Directed by Michel Blanc, starring Charlotte Rampling, Jacques Dutronc, Carole Bouquet, Karine Viard, Clothilde Courau and Denis Podalydès.

'Summer Things' is a comedy of manners about a group of friends who find themselves on holiday together in Normandy. Through a string of misunderstandings and misadventure, a privileged bunch of Parisians fall in and out of each other’s beds. Charlotte Rampling heads the cast as Elizabeth, a bored, bourgeois housewife rediscovering childhood haunts and her long-ignored sexuality. Between the champagne, sunbathing and illicit trysts, a series of strained relationships is revealed.

Adapted by Michel Blanc from a novel by English writer Joseph Connolly, this is a tale all about plot.
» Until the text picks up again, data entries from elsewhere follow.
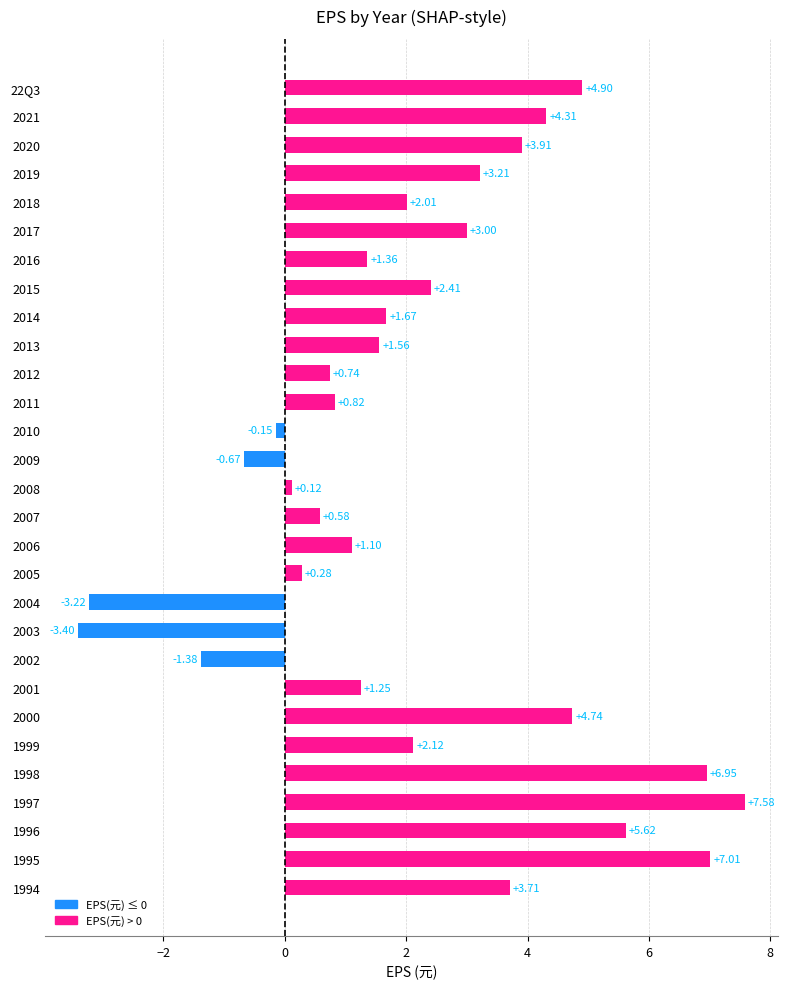

What is the change in value from 1994 to 2000?

+1.0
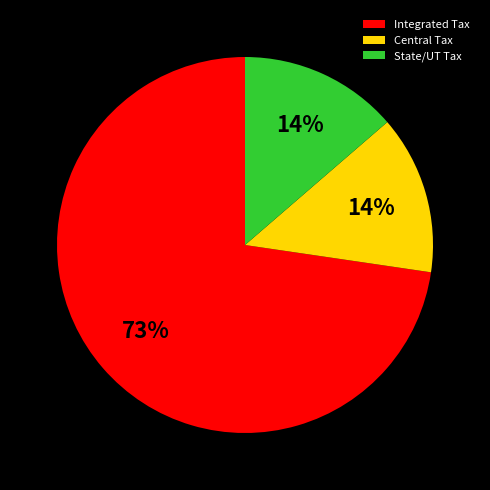

What percentage is the Central Tax slice, to the nearest percent?

14%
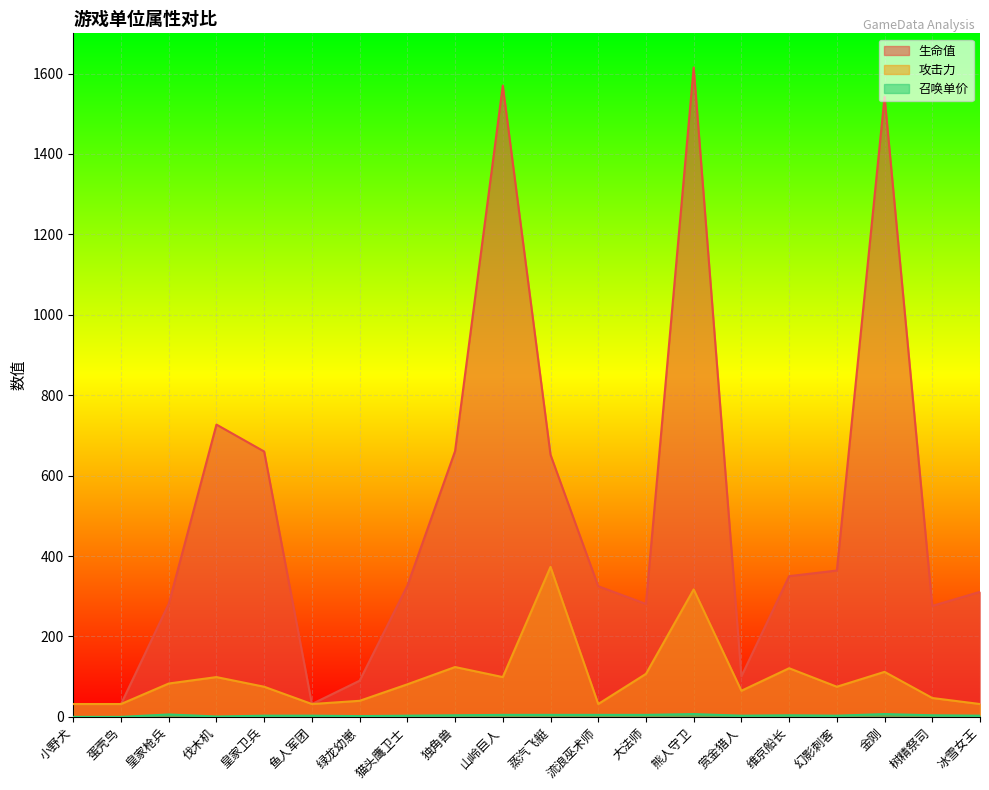

What is the minimum value for 生命值?

32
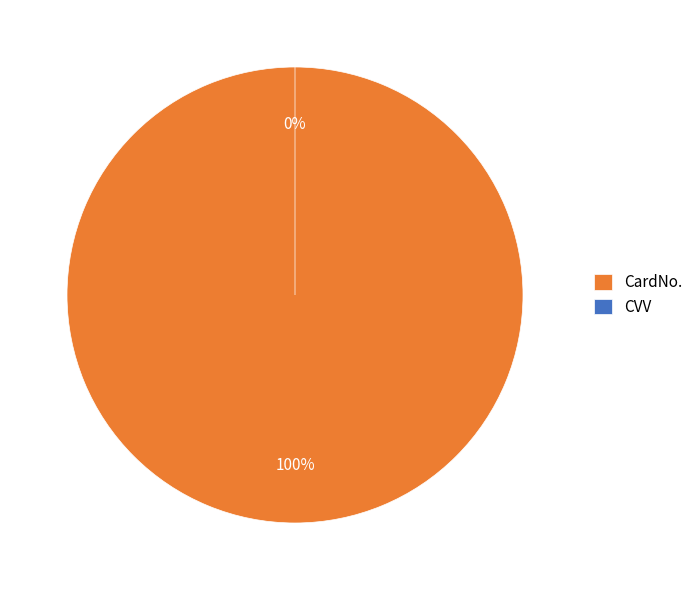

Which has a higher value, CVV or CardNo.?

CardNo.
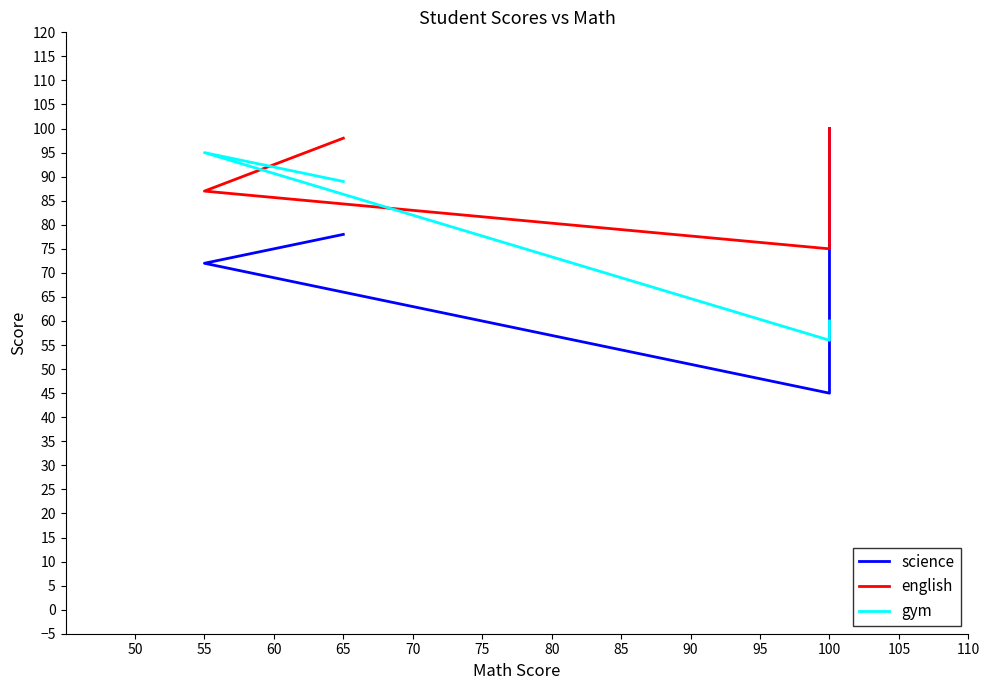

What are all the series names shown in the legend?

science, english, gym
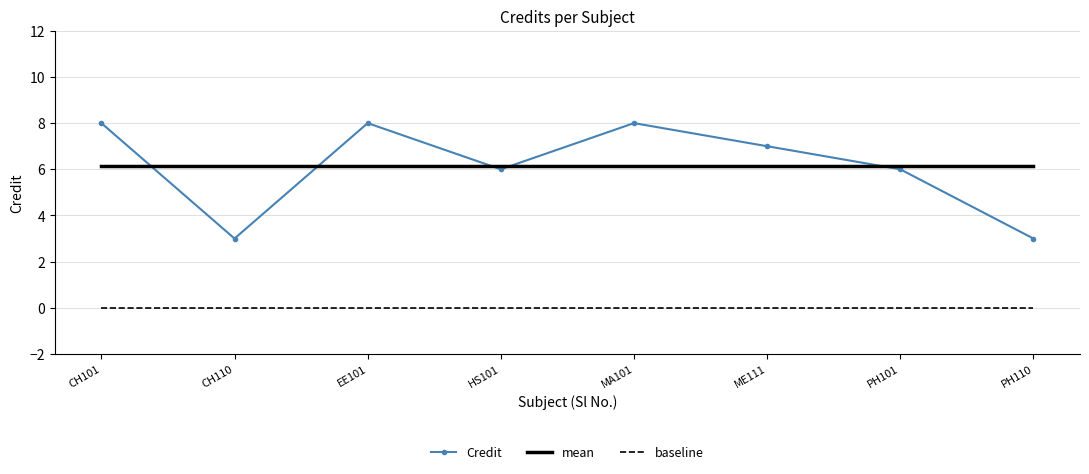

True or false: Credit and baseline intersect in this chart.

False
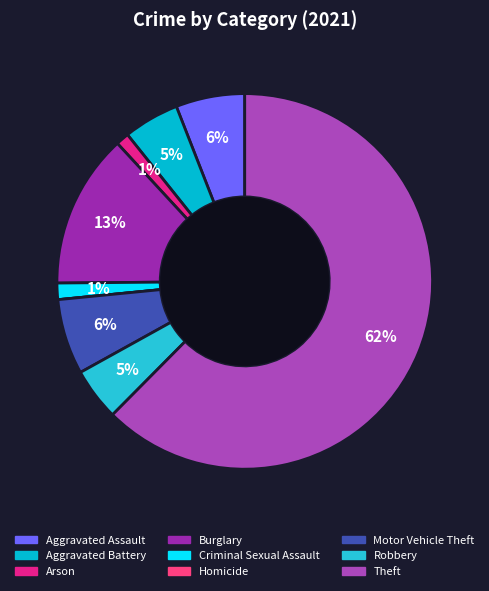

What percentage do Criminal Sexual Assault and Arson together represent?

2.5%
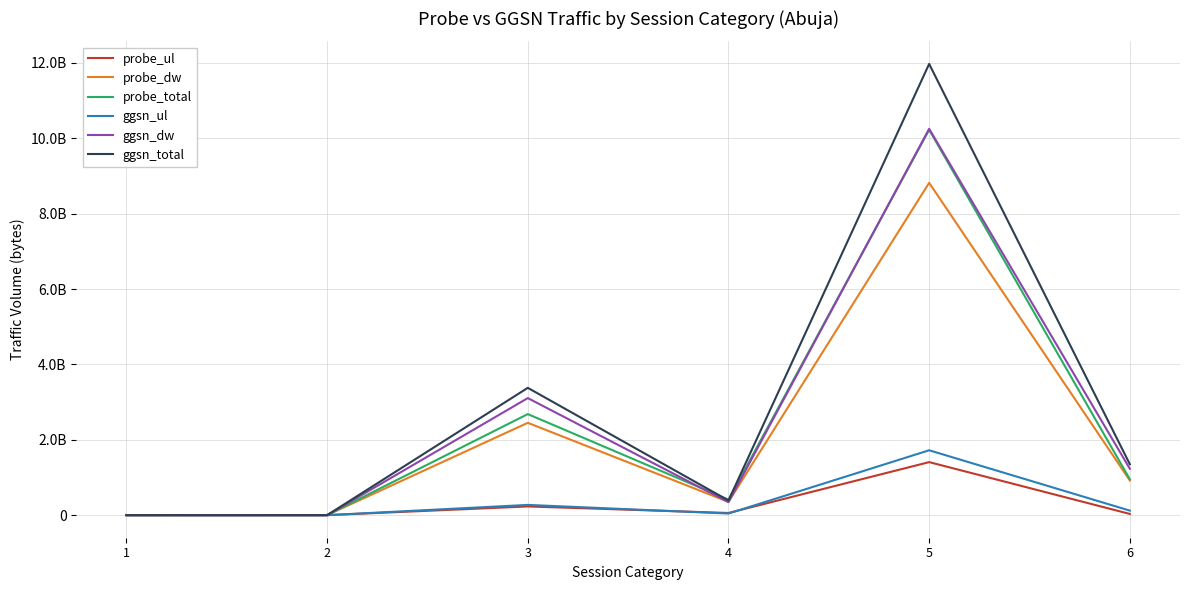

Does the chart have visible grid lines?

Yes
Complete with much slamming of doors and mistakes in identity, the vacation takes on farcical proportions from the word go. Elizabeth, whose husband remains in the city to pursue an exotic indiscretion of his own, invites Julie (Courau), a pretty young mother harassed by an incessantly screaming child, to take his place at the hotel. Meanwhile, Véro (Viard) and Jérôme (Podalydès), with long-suffering teenage son in tow, bicker their way through the shame of mounting money worries.

Elsewhere, a psychotically jealous husband, played with relish by the director himself, threatens the sanity of his once-happy, now horrified wife (Bouquet) and a teenager skips off to Chicago with her father’s employee for a secret round of sex, drugs and videotaping. Throw in some more bedhopping, a bit of baby swapping, a suicide attempted and a virginity lost and you get the idea.

Featuring a cast of almost uniformly unsympathetic creatures, this is a film about the privileged in pursuit of pleasure. And in the midst of the holiday antics, a darker side begins to emerge. Through the cracks in the comedy and casual infidelity, desperation rather than desire comes to the fore.

All in all, 'Summer Things' is a one-night stand of a movie: engaging while it lasts, somewhat lacking in romance, and ending without inspiring an interest in more.